Project WITH
Research clip
“We need to revalue the body as a source of experience and difference, before we are able to move forward with identity politics” (Kuppers)
If we could assume we are apparatuses of each other, how can communication be established across physical and personal differences?
The title of the work plays with the double meaning of the word against: ‘in disagreement with’ and ‘in physical contact with.’ The inspiration for this work is to look at social dynamics of undervalued bodies and pair it with the physics of movement (dynamics).
Historically people of color, woman, gay people, people with disabilities and immigrants have had their bodies de-valued. This performance proposal is to continue developing a practice looking at the dynamics of power and agency associated with undervalued bodies through the use of physical tools. Between a (mythical) center-periphery schematic, of those in power against those marginalized to the edges, exists the in-between space where our identities and abilities intra-act and define each other. It is these types of intra-actions that define and label identities.
Discourse is not what is said; it is that which constrains and enables what can be said. This piece aims to create a physical discursive practice that produces new possibilities and challenges social constraints by looking at movement constraints. Through the use of the harnesses and ropes we see how the body’s anatomy and physiology and other material forces work together to organize power. By pairing the concept of power and agency to aerial rope dance, we acknowledge theories of social dynamics alongside gravity and physical dynamics. Undervalued bodies usually are not represented in aesthetic norms. We want to question how certain aesthetics could change if we give more space for undervalued bodies. We will challenge traditional aesthetics like symmetry, flow and ease. Our bodies will become entangled, weight sharing is sporadic and we break momentum to stop trajectories.

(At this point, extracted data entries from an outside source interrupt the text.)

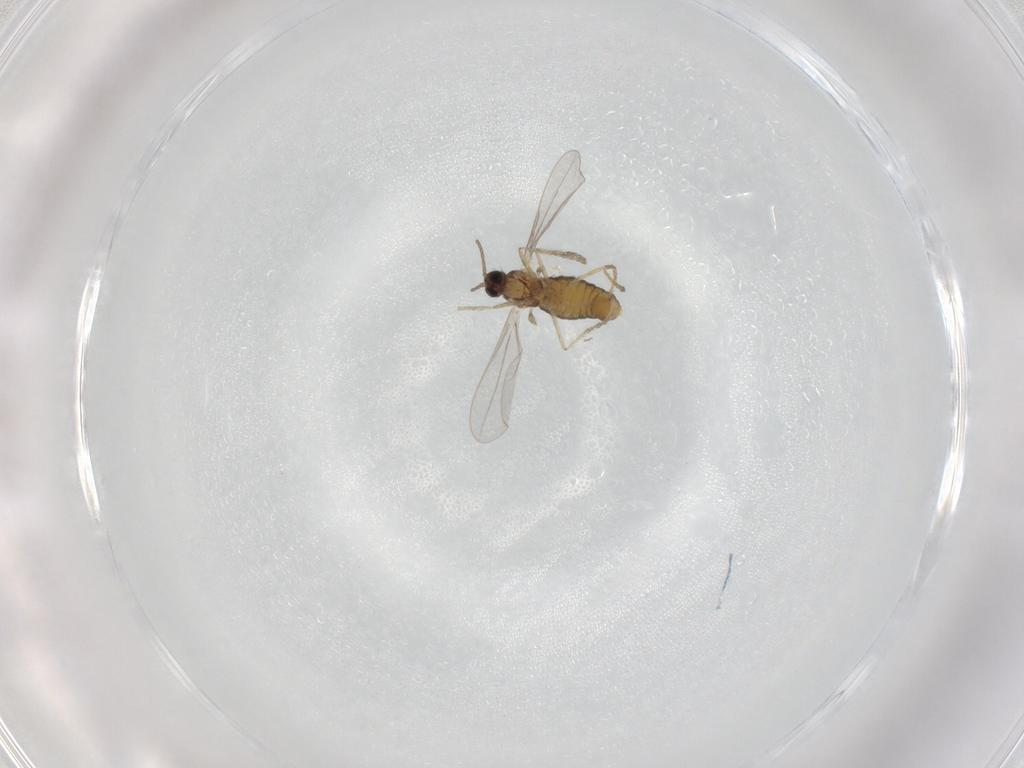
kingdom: Animalia
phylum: Arthropoda
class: Insecta
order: Diptera
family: Cecidomyiidae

After a unique opportunity that brought together my research proposal with my partner’s aerial skills, we were able to begin this research and are seeking ways to 1. continue the work into a full 45-60 min performance Bodies Not Against Each Other, and 2. create an ongoing platform to share this practice with a larger audience as Project WITH.
Background
During a residency in New York called OMI, funded by BKA, I proposed Project With to a group of 5 other dancers. Project With was spring boarded by colleagues working in the countries of Austria, France, Japan, Australia, Jordan, Canada and USA. Artistic, physical and intellectual input was gathered in an initial research phase. The group from this first phase was a collective of dancers who identified as gay, lesbian, immigrant, people of color and different ethnicities. For 3 weeks, the topic of agency and power was explored by examining the definition and placement of undervalued bodies in society alongside the physics of aerial and harness dance. We questioned how a centered-norm is interrelated to traditional aesthetics and affects undervalued bodies ability to move.